Le peuple des silencieux
Philippe CASPAR, Fleurus, 1994, 215 p.
C'est sur près de 3 000 ans que nous propose de réfléchir Philippe Caspar. Aussi loin que la mémoire humaine puisse porter, le handicap a fait partie du paysage social. Toutefois, les débuts de l'Histoire coïncident plutôt avec une barbarie sans nom. Les brillantes civilisations grecque et romaine n'échappent pas à l'horreur, elles qui ont fait de l'exposition aux bêtes fauves des nouveau-nés malformés plus qu'une coutume : un droit ! Très vite ces enfants ne sont plus seulement destinés à devenir la pitance d'animaux sauvages (mais l'étaient-ils alors bien plus que leurs frères humains pour qui la vie humaine comptait si peu !). Ils vont approvisionner deux circuits parallèles : celui de l'esclavage d'une part et celui de la prostitution, de l'autre. Il faut attendre la fin de l'empire romain pour voir émerger un droit des fous, des débiles et des citoyens handicapés à une protection. Ce n'est qu'au IIe siècle que le paterfamilias perd son droit de vie et de mort sur sa progéniture. Le droit d'exposition est aboli sous pression du christianisme en 374. Cette nouvelle religion généralise le devoir de secours qu'avaient initié les Israélites : sont vivement condamnées la prostitution et l'exposition des enfants, et imposé le respect de la personne handicapée. L'église accroît son influence qui s'étend à tout l'Occident.
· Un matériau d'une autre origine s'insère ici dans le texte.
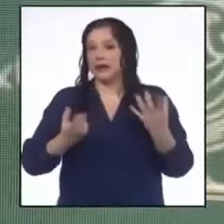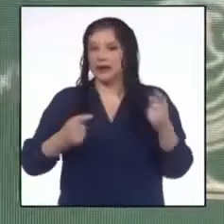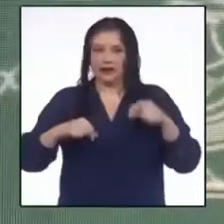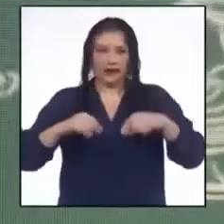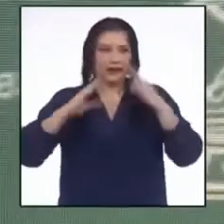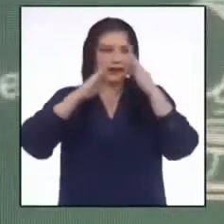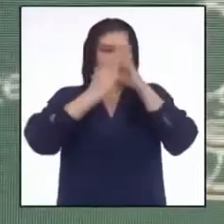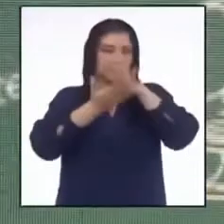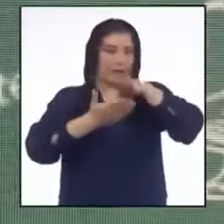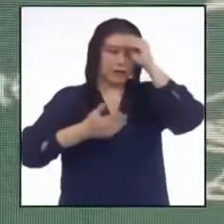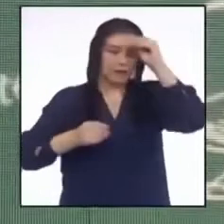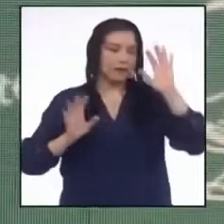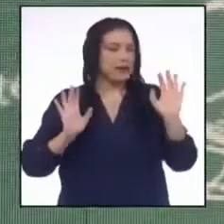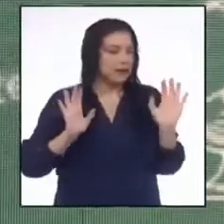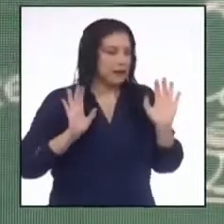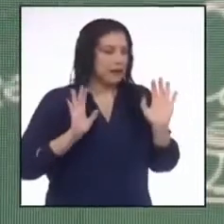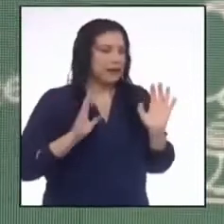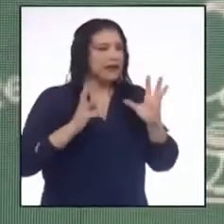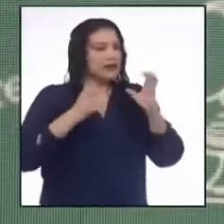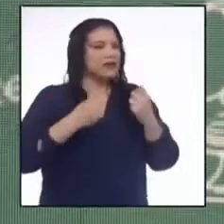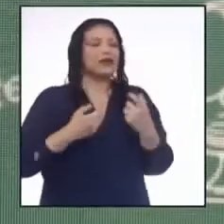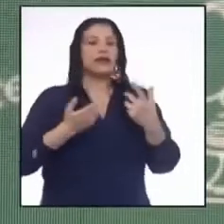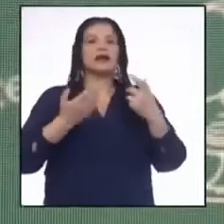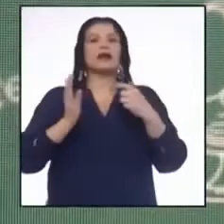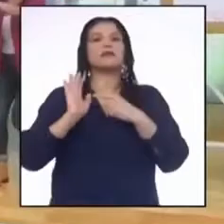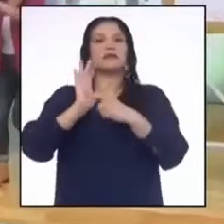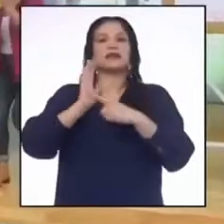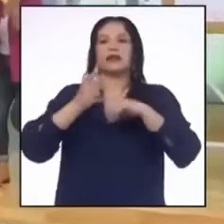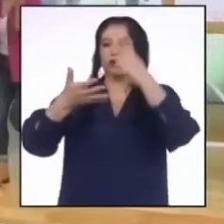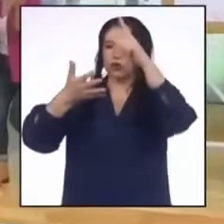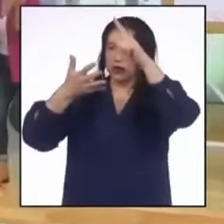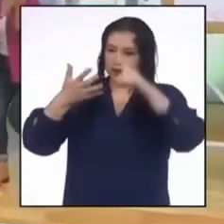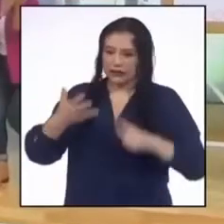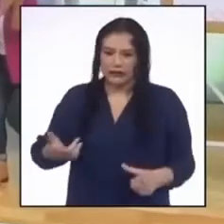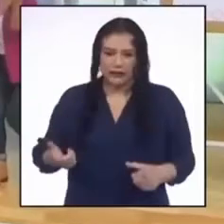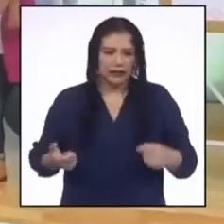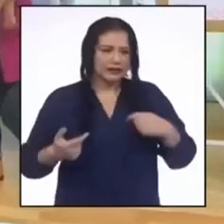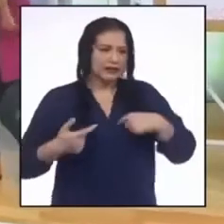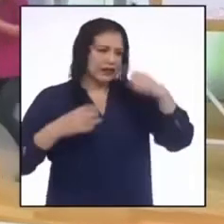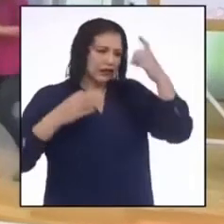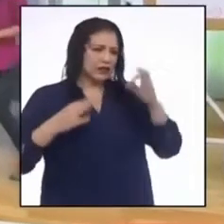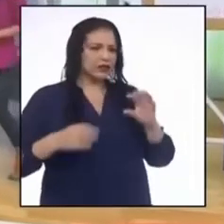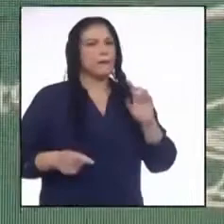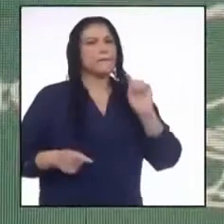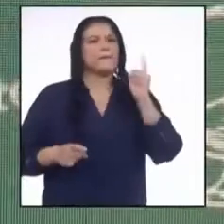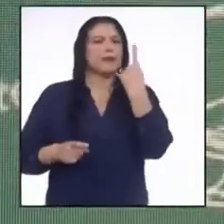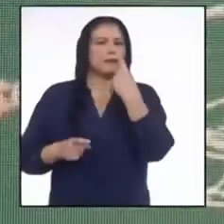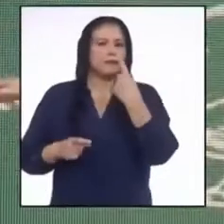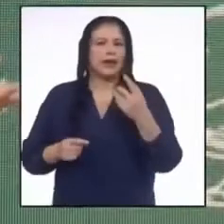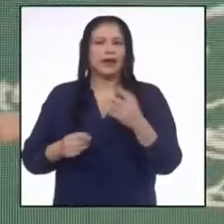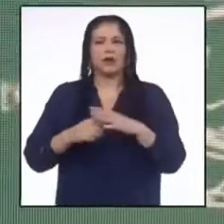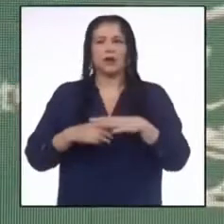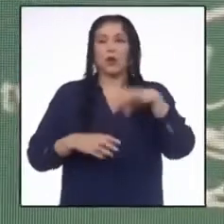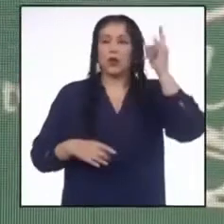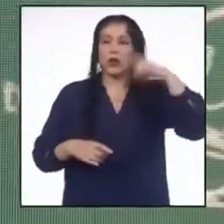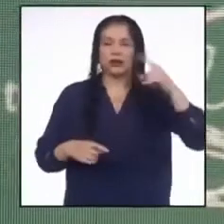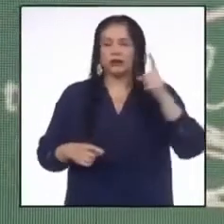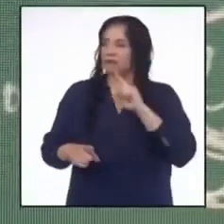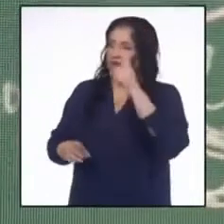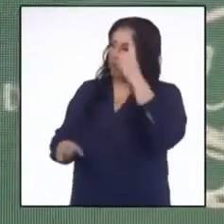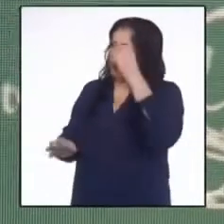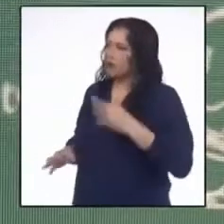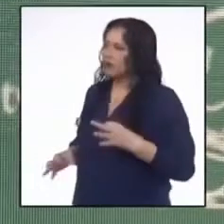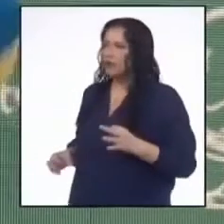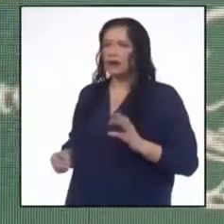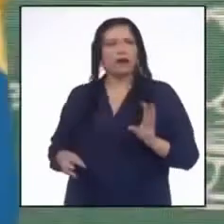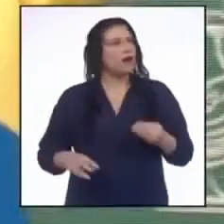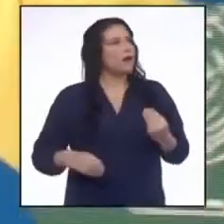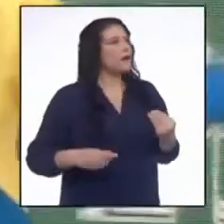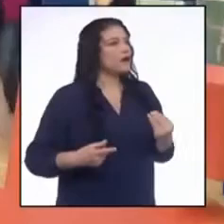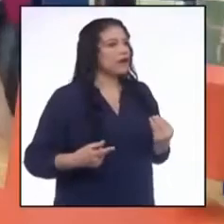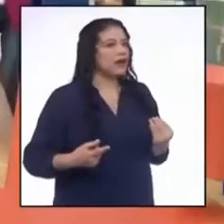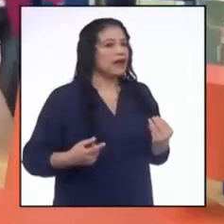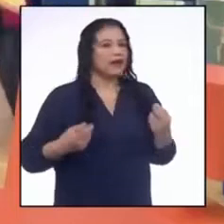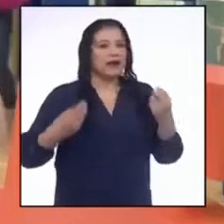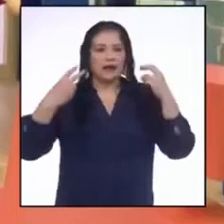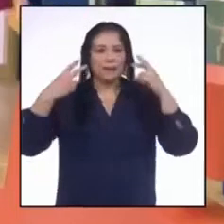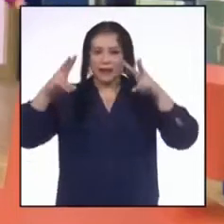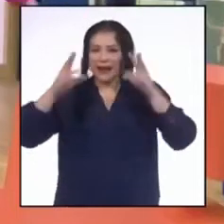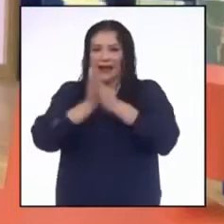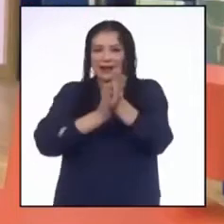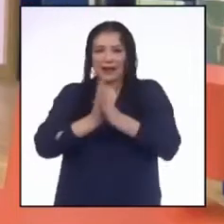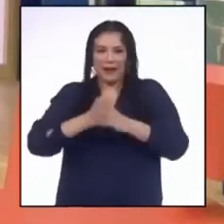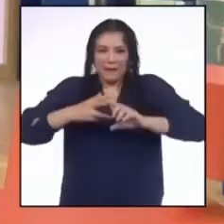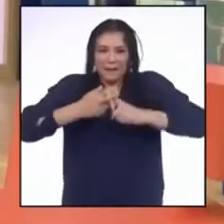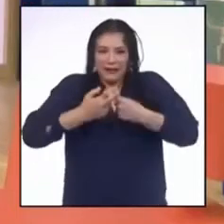Pero, un momento, Steph, te quería mostrar una lista que hice para que... ¿sabes qué pasa? Yo creo que esto tiene que atenderse ahorita. No creo. ¿Por qué? Porque mira, ya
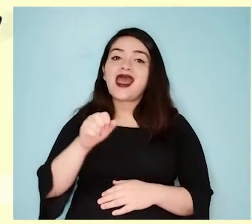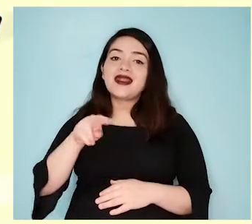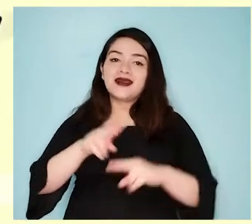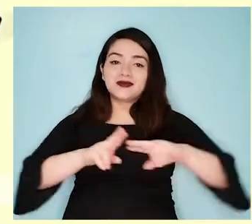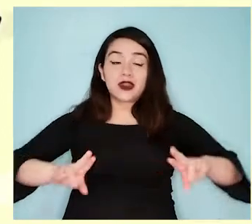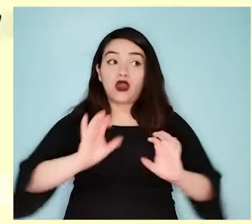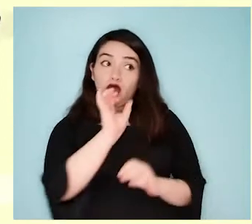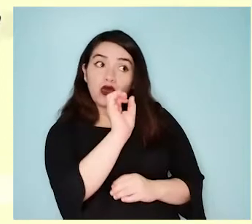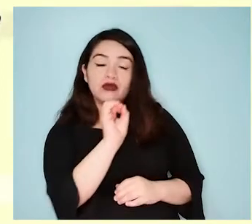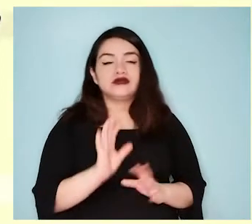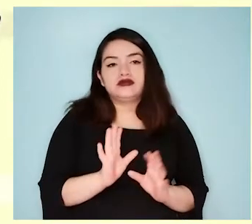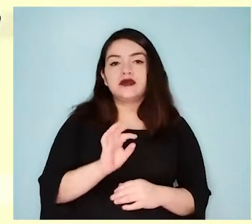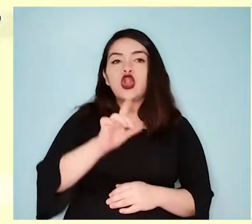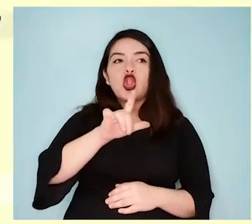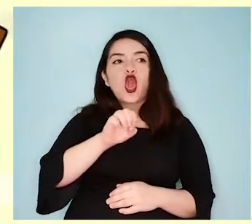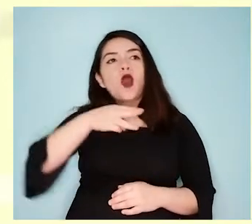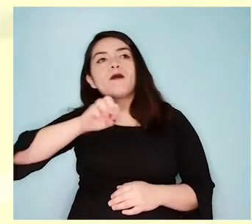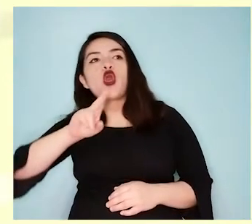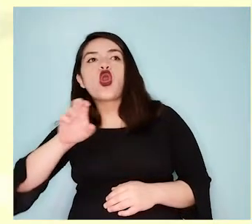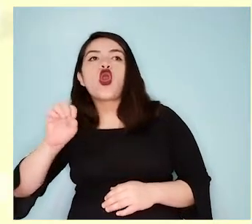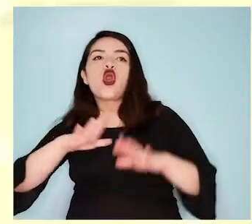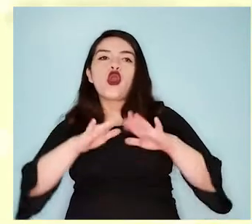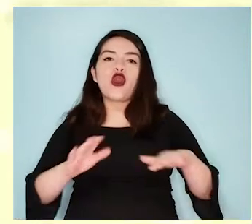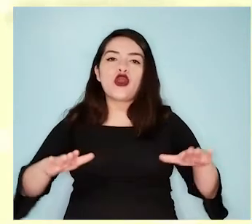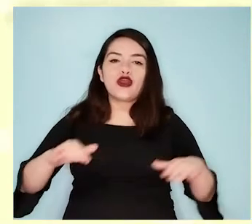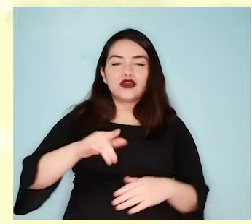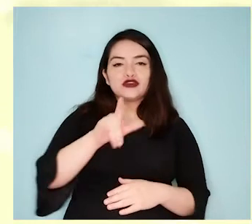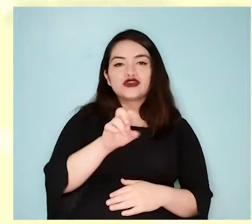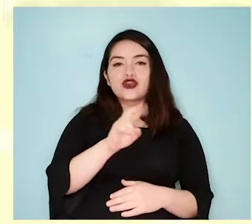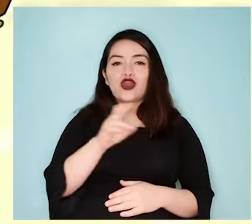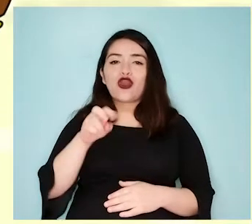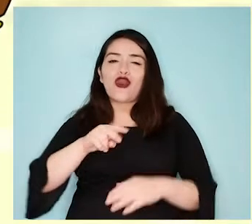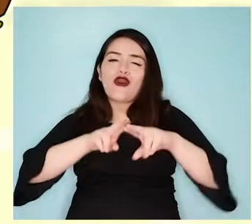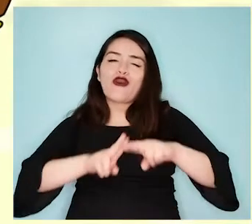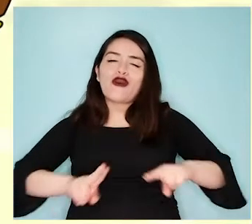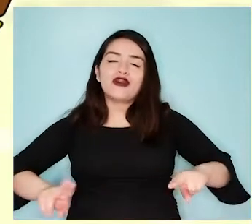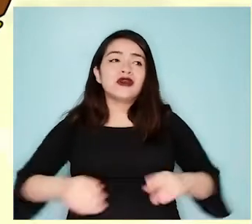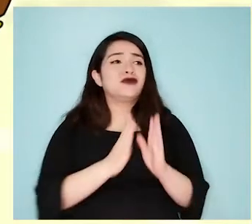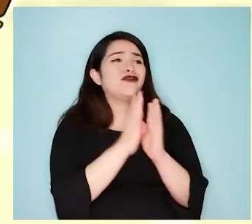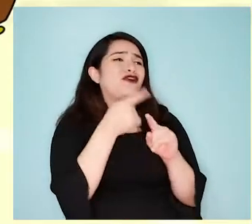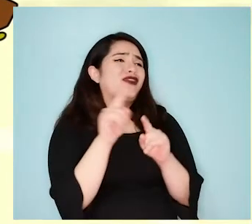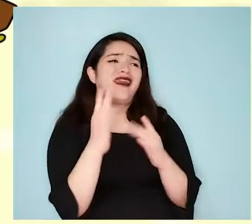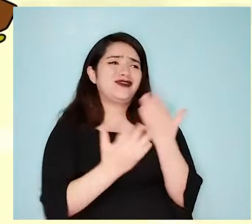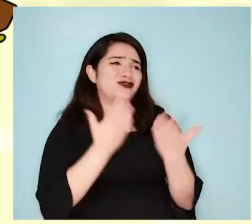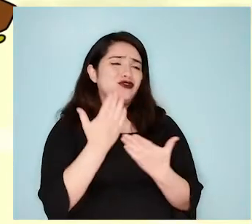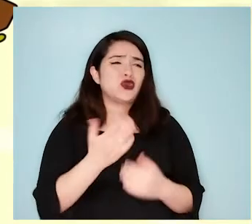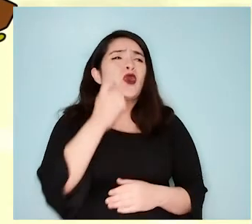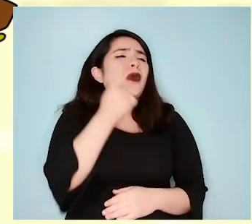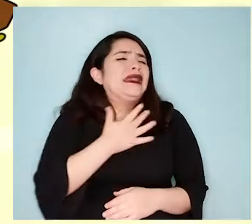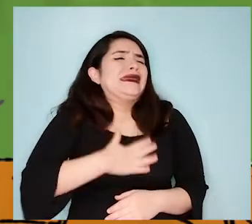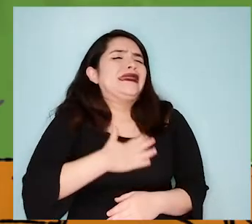o con O. Los moros todos soronos. ¡Ela, por favor! ¡Canta otra canción! Bueno, ¿cuál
Elle fera face à la marée de la misère provoquée par les guerres incessantes et les épidémies en réagissant sur deux registres : elle enclenche simultanément un processus d'exclusion (persécution) et de secours (ouverture des premières institutions hospitalières).
Si les médecins de la brillante civilisation arabe contribuent entre le IXe et le Xlle siècle à redéfinir le cadre théorique de la psychiatrie (description clinique mais aussi recherche active des correspondances entre les lésions anatomiques et les perturbations des fonctions), l'Occident chrétien n'est pas en reste. Au XIIe, les penseurs scolastiques libéreront le handicap de toute origine superstitieuse en lui attribuant des causes naturelles. C'est à la charnière du XVIIIe et du XIXe siècle que l'intérêt s'accroît pour la pédo-psychiatrie avec de nombreux médecins qui innovent en la matière (Pinel, Paracelse, Esquirol, Itard). C'est à cette même époque que naissent les premières expériences de pédagogie spécialisée : école pour enfants sourds créée par l'Abbé de l'Epée en 1760, école pour enfants idiots fondée par Fabret en 1821 ou par Félix Voisin en 1834. C'est la guerre de 1914-1918 qui va provoquer l'émergence de la législation favorable aux handicapés et ce, du fait du nombre impressionnant des estropiés qui en réchappent et forment associations et groupes de pression.
L'Occident a toujours vécu avec difficulté la confrontation avec ses minorités tant religieuses qu'ethniques ou... médicales. Mais c'est tout à son honneur d'avoir réussi jusqu'à présent à rappeler l'inaliénable dignité de tout être humain.